A small proof-of-concept toy that demonstrates how to send voice commands (and translated voice commands) from a webpage to a terminal program ... I used it to voice-communicate with Claude Code :) .
Sometimes, I need to run a program - locally or remotely - that requires typing a lot of prompts or commands. Recently, that program was Claude Code, which I run remotely over SSH. I wanted a quick way to issue commands using my voice from my Windows machine, so I could “talk” to Claude Code instead of typing - indeed I'm lazy. Of course, there are other solutions out there, but I wanted to see how I could build something myself.
I tried a few approaches (including Claude Code Hooks and MCP notifications) but none worked out. Eventually, I fell back on the good old tmux trick. For the uninitiated, tmux (Terminal Multiplexer) is a Linux command-line tool for managing multiple terminal sessions in a single window. More importantly for me, it can inject keystrokes into a session with a simple command—perfect for faking typed input.
- Start a terminal program inside tmux. For example, to run Claude Code:
# tmux new -A -s claude-session claude - Open a webpage that captures voice input, sends it to a simple backend, and the backend forwards it to the program via
tmux send-keyscommand.
I began with a simple prompt (initial-prompt.txt) and built a basic system that accepts text or voice input in the browser, sends it over HTTP to a server, and uses tmux send-keys to feed it into Claude Code.
Later, I extended it:
- Users can speak in their native language, the system uses Google Translate to convert it to English, and then sends the translated text to Claude Code.
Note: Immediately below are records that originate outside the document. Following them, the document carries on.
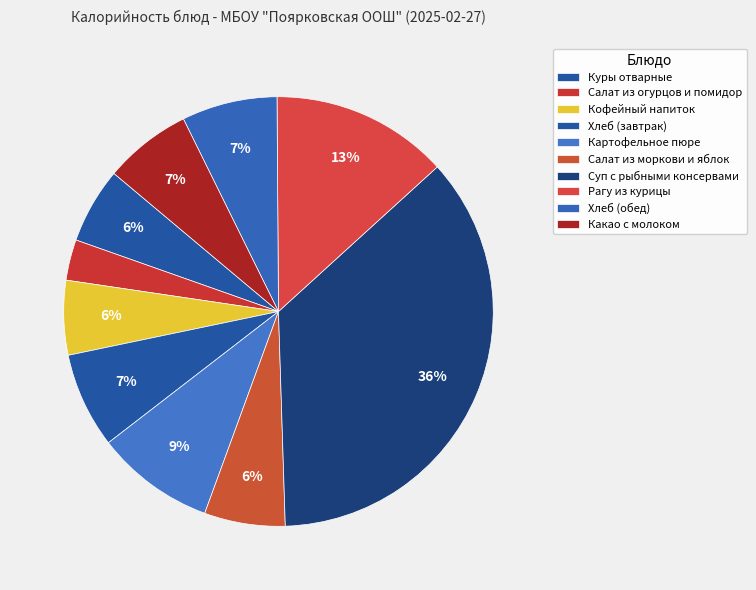

To the nearest percent, what is the difference between the Рагу из курицы and Хлеб (обед) slice percentages?

6%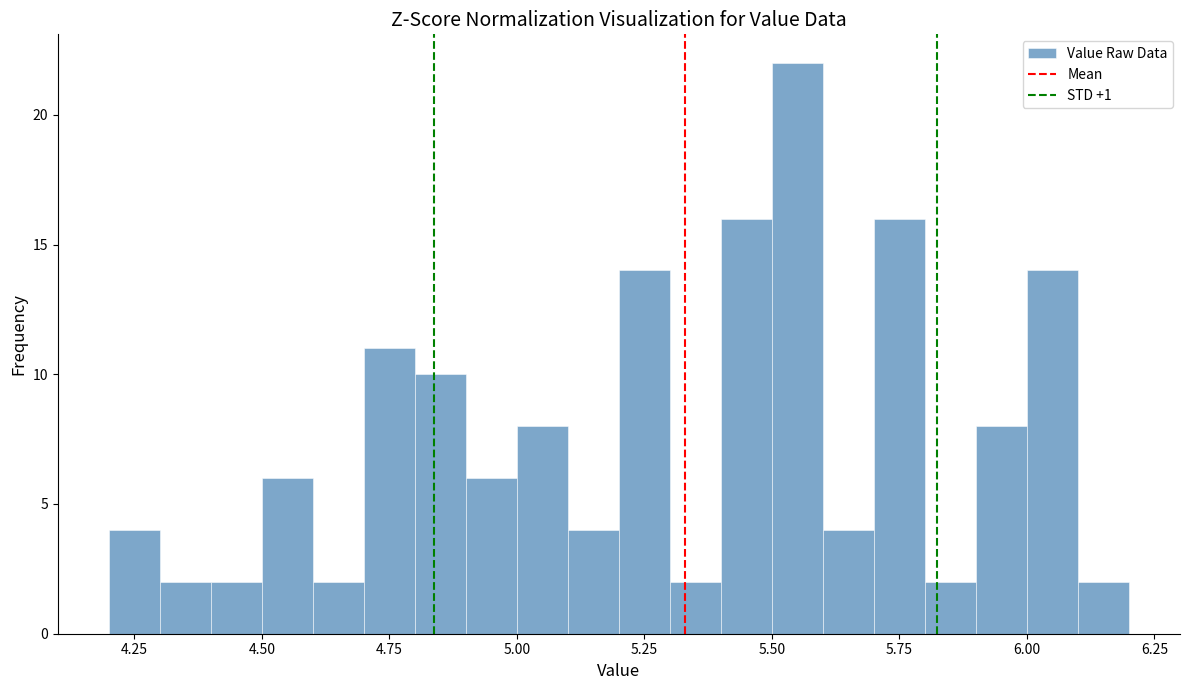

Read against the x-axis, roughly where is the centre of the tallest bar?

5.55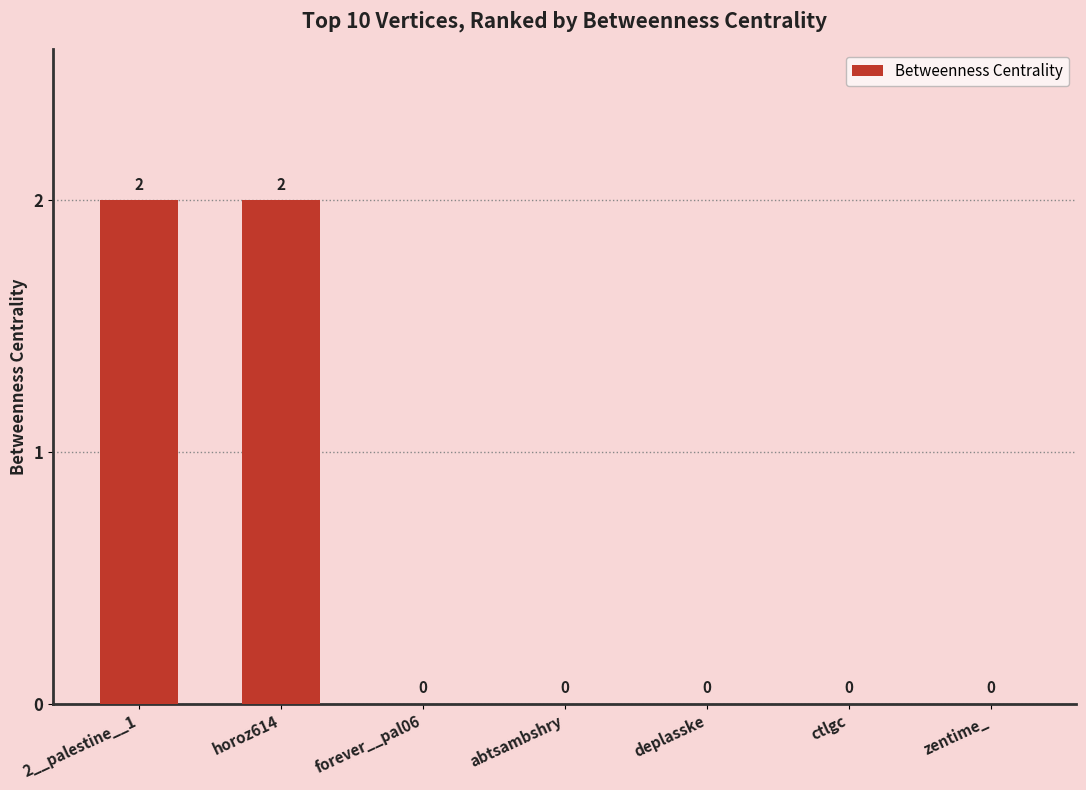

Reading right to left, what are all the values shown in this chart?

zentime_=0	ctlgc=0	deplasske=0	abtsambshry=0	forever__pal06=0	horoz614=2	2__palestine__1=2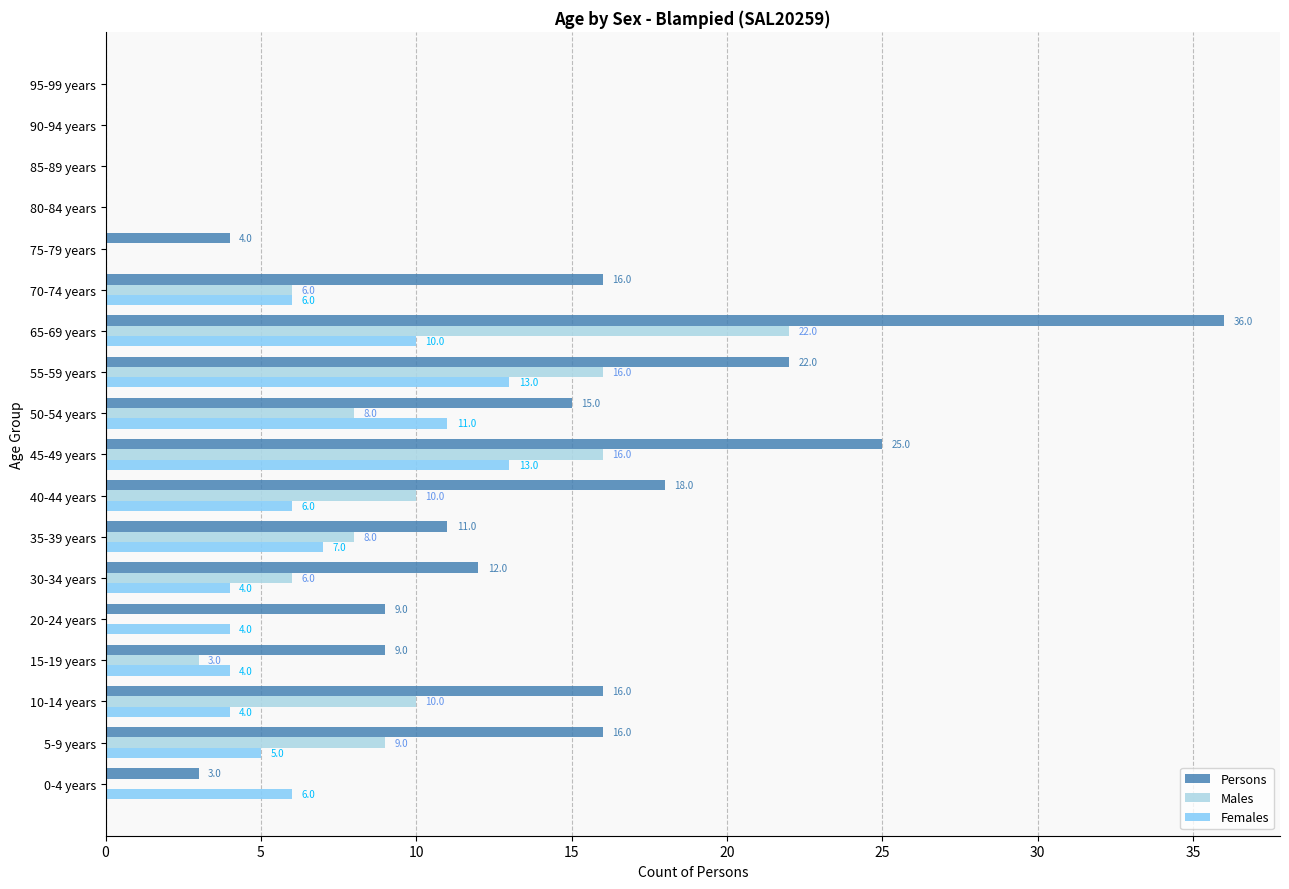

At which label is Persons closest to 18?

40-44 years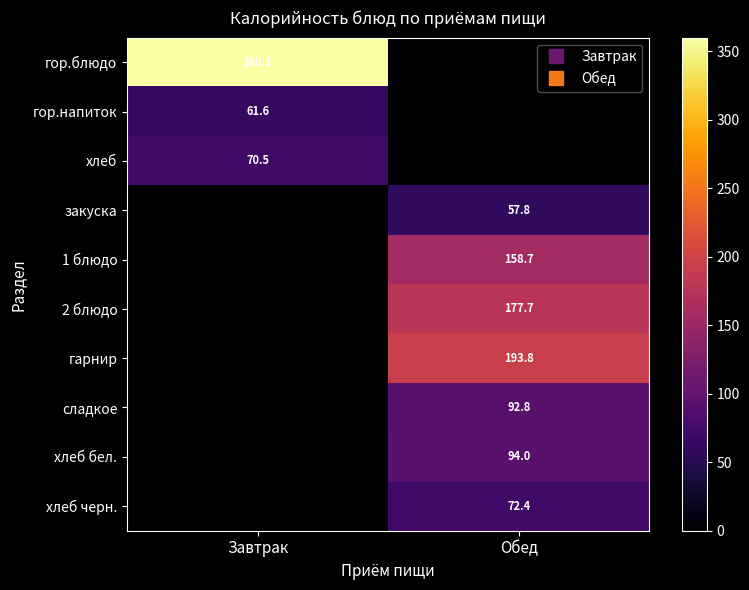

At which category is the sum across all series the highest?

Обед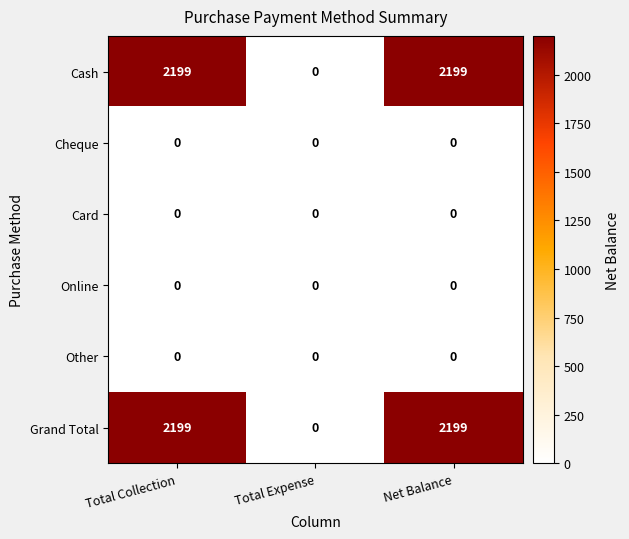

Reading right to left, list all the values displayed in this chart.

Cash: 2199	0	2199
Cheque: 0	0	0
Card: 0	0	0
Online: 0	0	0
Other: 0	0	0
Grand Total: 2199	0	2199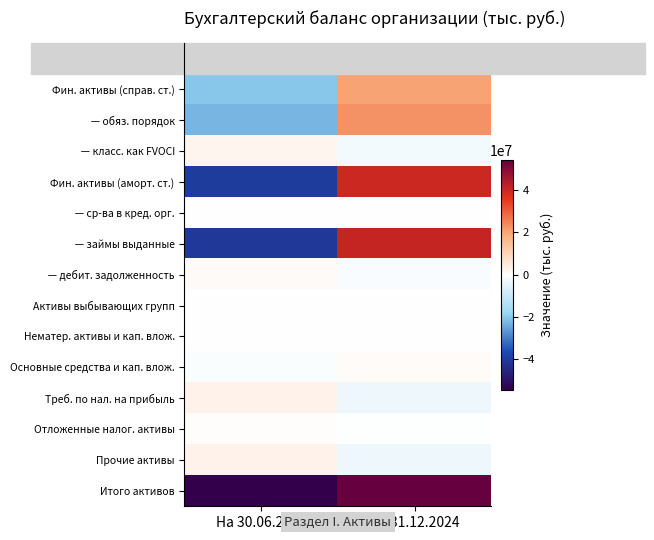

Which series has the largest range (max minus min)?

Итого активов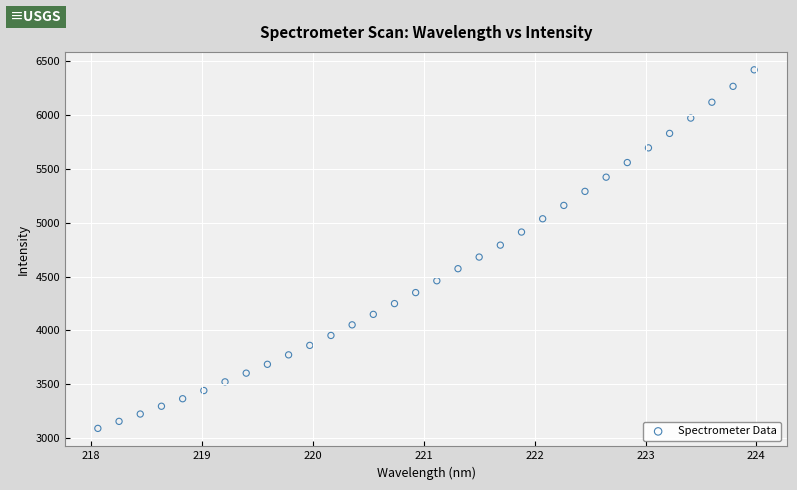

What is the range of Y values (max minus min)?

3332.1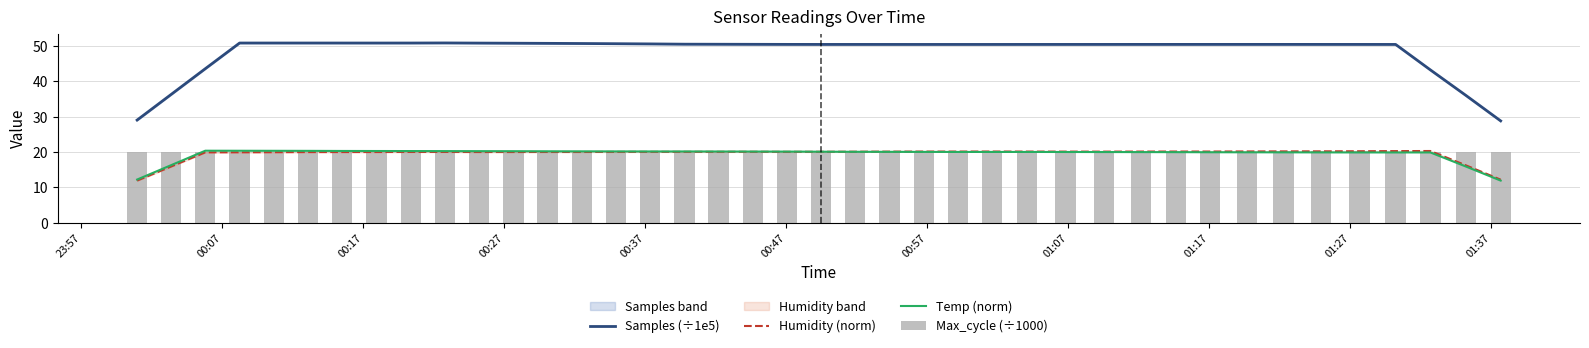

True or false: Temp (norm) and Samples (÷1e5) cross at least once.

False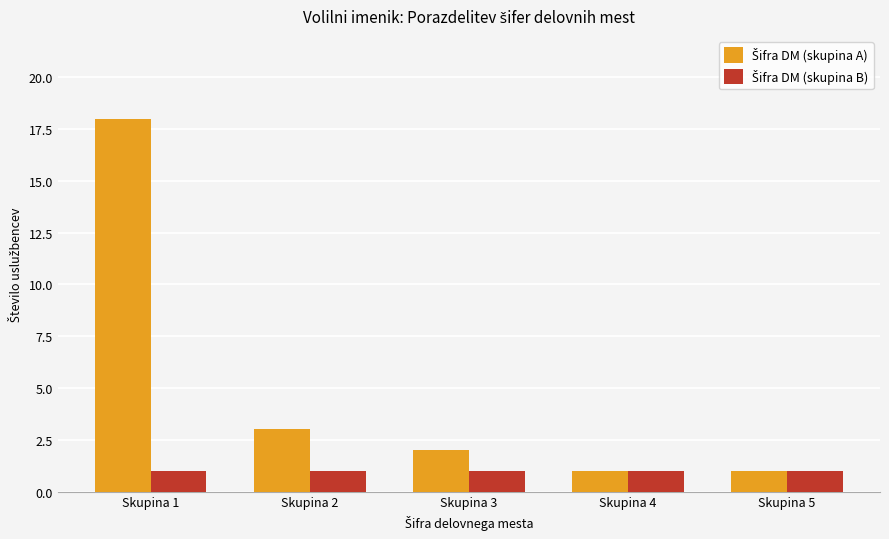

How many groups of bars are there?

5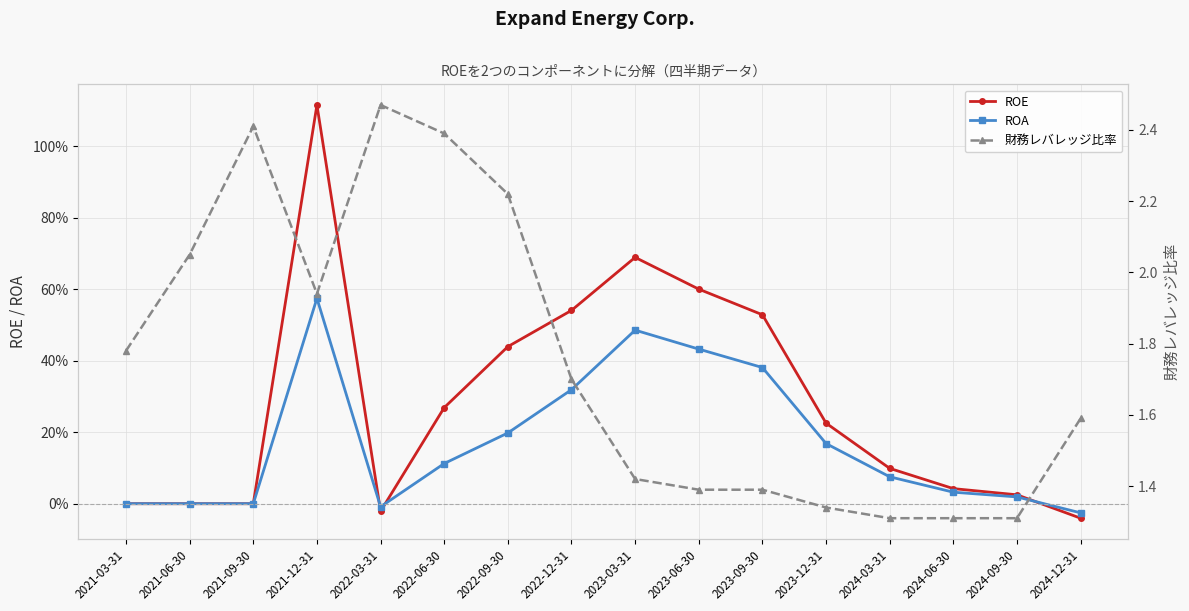

In ROE, how many points are lower than both neighbors (excluding endpoints)?

1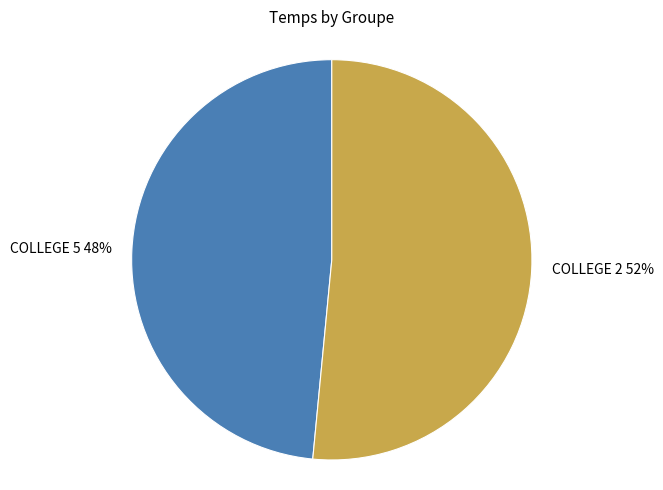

True or false: COLLEGE 5 accounts for 48% of the total.

True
- Users can specify the tmux session-name (which allowed me to use it with multiple Claude Code and Bash sessions)
And yes, because I’m lazy, I used Claude Code to help write the very system that lets me talk to Claude Code. Which is… amusingly recursive.

Some implementation notes:
- The default port is
_PORT = 8099(can easily make it command line parameter if needed...) - Backend using simple FastAPI endpoint
/listen - This approach is not safe outside your localhost/local-network as we accept input from the web and run
subprocess.runin the backend. - Frontend is pretty minimal (and was fully created by Claude so not sure about its quality ;) )
- To record/listen, we're using the
webkitSpeechRecognition, which is supported by the Chrome browser. Not sure about other browsers. - To translate, we're using the free Google Translate API.